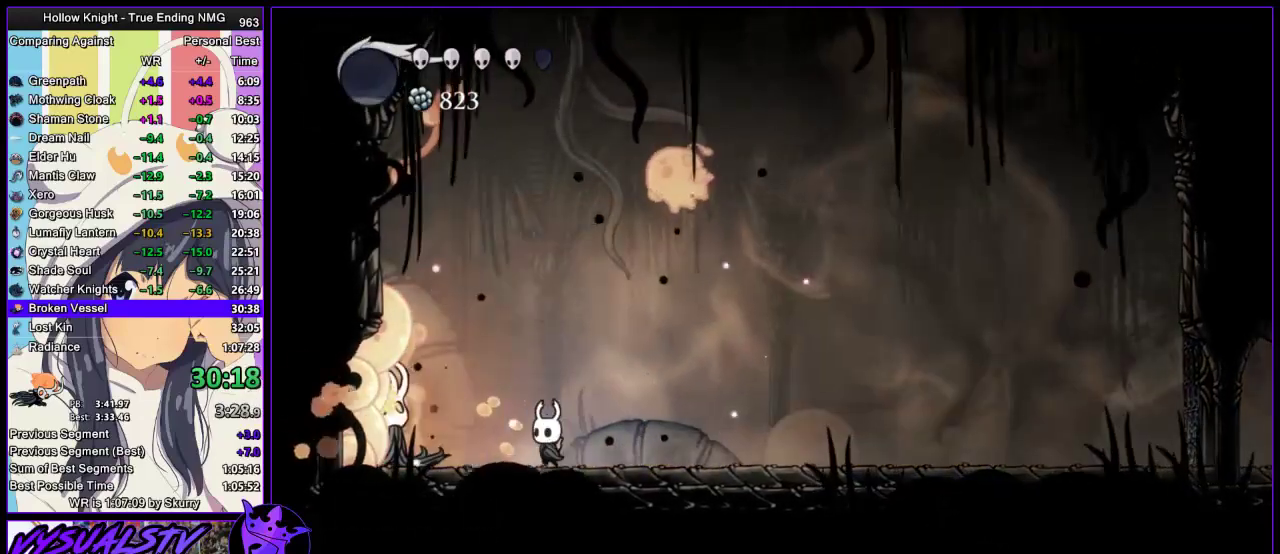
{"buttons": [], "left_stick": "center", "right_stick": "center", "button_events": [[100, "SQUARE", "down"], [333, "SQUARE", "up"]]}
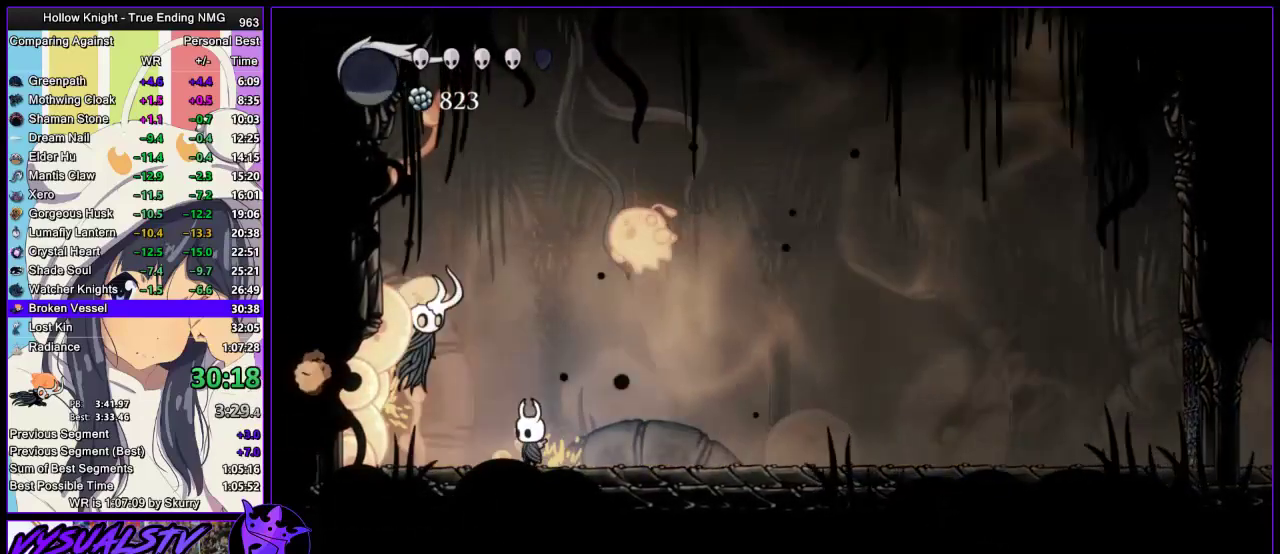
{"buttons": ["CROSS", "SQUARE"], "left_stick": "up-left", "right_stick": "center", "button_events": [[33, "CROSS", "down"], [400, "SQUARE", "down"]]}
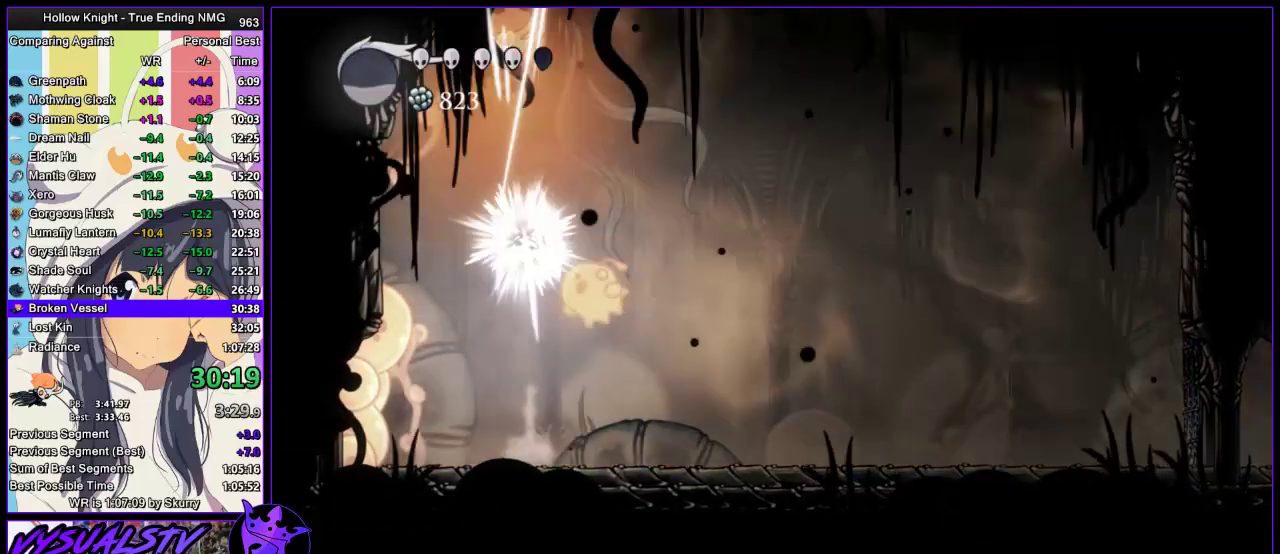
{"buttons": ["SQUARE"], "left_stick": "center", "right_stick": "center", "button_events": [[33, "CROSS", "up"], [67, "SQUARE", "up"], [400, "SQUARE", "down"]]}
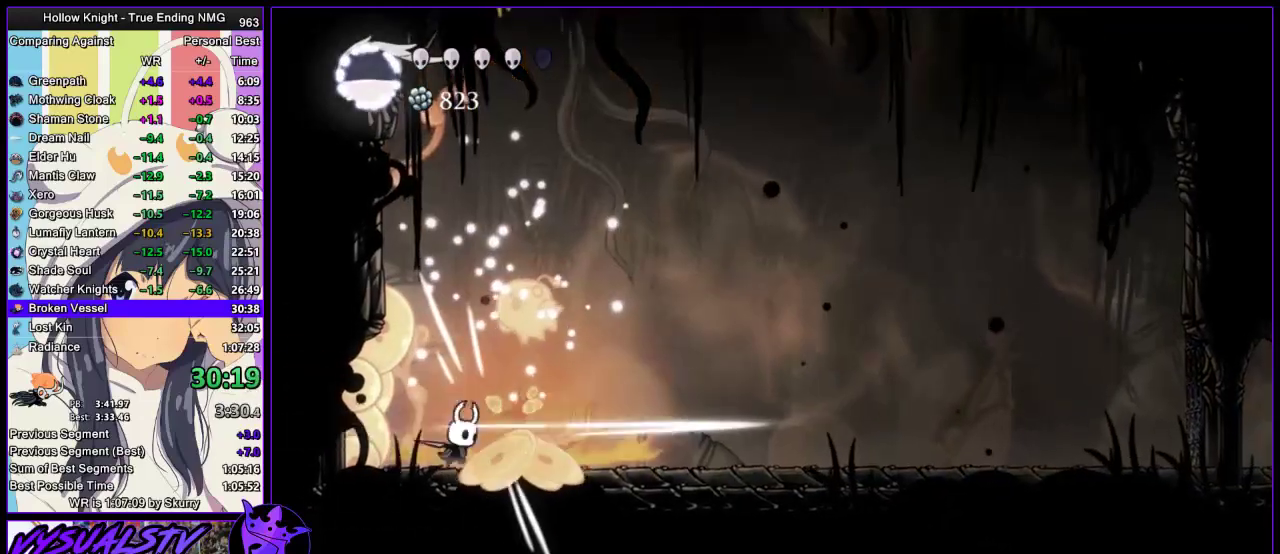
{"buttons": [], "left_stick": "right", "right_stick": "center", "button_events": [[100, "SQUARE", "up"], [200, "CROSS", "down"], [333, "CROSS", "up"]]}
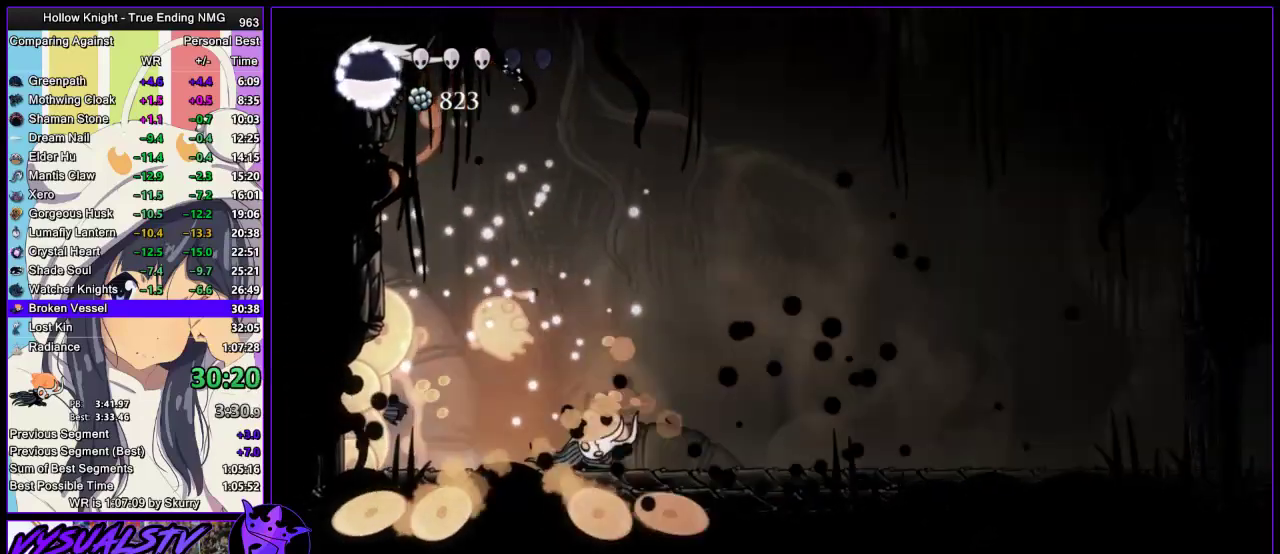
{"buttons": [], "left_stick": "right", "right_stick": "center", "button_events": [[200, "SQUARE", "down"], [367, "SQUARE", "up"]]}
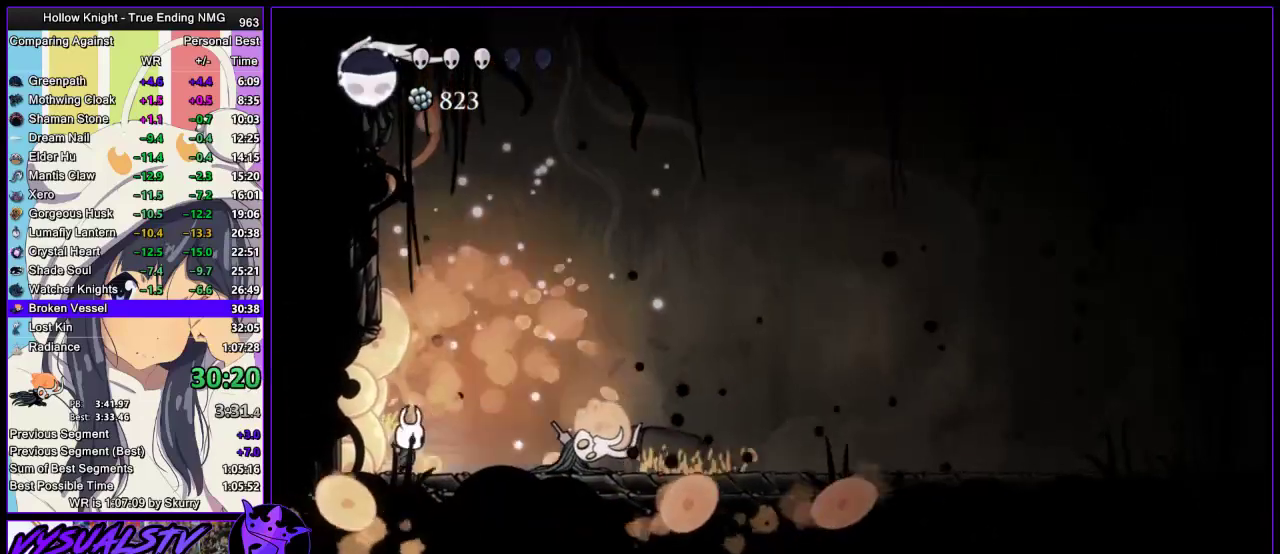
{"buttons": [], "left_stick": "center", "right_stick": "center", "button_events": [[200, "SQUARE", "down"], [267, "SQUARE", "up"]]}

• **What to produce**
Which lines of the listing above hold the word "CROSS"? Copy each of them.

• **Response**
{"buttons": ["CROSS", "SQUARE"], "left_stick": "up-left", "right_stick": "center", "button_events": [[33, "CROSS", "down"], [400, "SQUARE", "down"]]}
{"buttons": ["SQUARE"], "left_stick": "center", "right_stick": "center", "button_events": [[33, "CROSS", "up"], [67, "SQUARE", "up"], [400, "SQUARE", "down"]]}
{"buttons": [], "left_stick": "right", "right_stick": "center", "button_events": [[100, "SQUARE", "up"], [200, "CROSS", "down"], [333, "CROSS", "up"]]}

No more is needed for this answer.